===== Text excerpt

Executive’s continued employment during the 90-day period referred to above in
this paragraph (d) shall not constitute consent to, or a waiver of rights with
respect to, any act or failure to act constituting Good Reason hereunder.
Executive’s right to terminate her employment hereunder for Good Reason shall
not be affected by her incapacity due to physical or mental illness.

(e)Without Cause. The Company may terminate Executive’s employment hereunder
without Cause by providing Executive with a Notice of Termination (as defined in
Section 7). This means that, notwithstanding this Agreement, Executive’s
employment with the Company will be “at will.”

(f)Without Good Reason. Executive may terminate her employment hereunder without
Good Reason by providing the Company with a Notice of Termination.

7.Termination Procedure.

(a)Notice of Termination. Any termination of Executive’s employment by the
Company or by Executive during the Employment Period (other than termination
pursuant to Section 6(a)) will be communicated by written Notice of Termination
to the other party hereto in accordance with Section 14. For purposes of this
Agreement, a “Notice of Termination” means a notice which shall indicate the
specific termination provision in this Agreement relied upon and shall set forth
in reasonable detail the facts and circumstances claimed to provide a basis for
termination of Executive’s employment under the provision so indicated if the
termination is based on Sections 6(b), (c) or (d).

==========

• Task set:
**1.** What are the headings of the lettered subsections in the employment agreement excerpt? Give each with its letter.
**2.** According to the employment agreement excerpt, what will Executive's employment with the Company be, notwithstanding the Agreement?
**3.** Retype the stretch of the employment agreement excerpt from "(e)Without Cause. The" through "a Notice of Termination.".
The listing that follows is separate material and has no connection to the employment agreement excerpt.

===== Data extracts

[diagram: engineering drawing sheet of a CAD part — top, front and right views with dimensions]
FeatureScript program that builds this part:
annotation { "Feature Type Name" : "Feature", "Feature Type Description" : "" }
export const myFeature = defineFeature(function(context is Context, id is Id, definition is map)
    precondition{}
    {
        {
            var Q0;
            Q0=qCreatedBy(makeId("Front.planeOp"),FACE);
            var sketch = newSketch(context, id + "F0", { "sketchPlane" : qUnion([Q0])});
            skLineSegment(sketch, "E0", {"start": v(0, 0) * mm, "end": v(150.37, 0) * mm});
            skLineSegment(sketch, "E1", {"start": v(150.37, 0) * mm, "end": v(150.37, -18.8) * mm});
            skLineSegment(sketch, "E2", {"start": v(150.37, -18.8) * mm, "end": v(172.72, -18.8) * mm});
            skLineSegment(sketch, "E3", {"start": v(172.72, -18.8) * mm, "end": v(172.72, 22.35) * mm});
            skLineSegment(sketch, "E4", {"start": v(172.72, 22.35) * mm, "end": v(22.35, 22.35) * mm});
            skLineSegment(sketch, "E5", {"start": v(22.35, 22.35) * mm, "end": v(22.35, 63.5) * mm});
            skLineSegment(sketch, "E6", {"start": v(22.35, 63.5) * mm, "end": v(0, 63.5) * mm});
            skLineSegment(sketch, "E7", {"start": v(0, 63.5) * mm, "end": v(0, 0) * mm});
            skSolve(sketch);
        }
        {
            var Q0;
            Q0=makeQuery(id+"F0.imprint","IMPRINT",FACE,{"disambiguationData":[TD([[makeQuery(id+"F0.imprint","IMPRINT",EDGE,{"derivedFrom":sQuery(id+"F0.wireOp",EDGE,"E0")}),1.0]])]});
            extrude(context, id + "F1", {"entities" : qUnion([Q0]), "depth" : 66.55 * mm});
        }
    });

==========

• Responses:
**1.**
(e) Without Cause
(f) Without Good Reason
(a) Notice of Termination

**2.** "At will."

**3.**
(e)Without Cause. The Company may terminate Executive’s employment hereunder
without Cause by providing Executive with a Notice of Termination (as defined in
Section 7). This means that, notwithstanding this Agreement, Executive’s
employment with the Company will be “at will.”

(f)Without Good Reason. Executive may terminate her employment hereunder without
Good Reason by providing the Company with a Notice of Termination.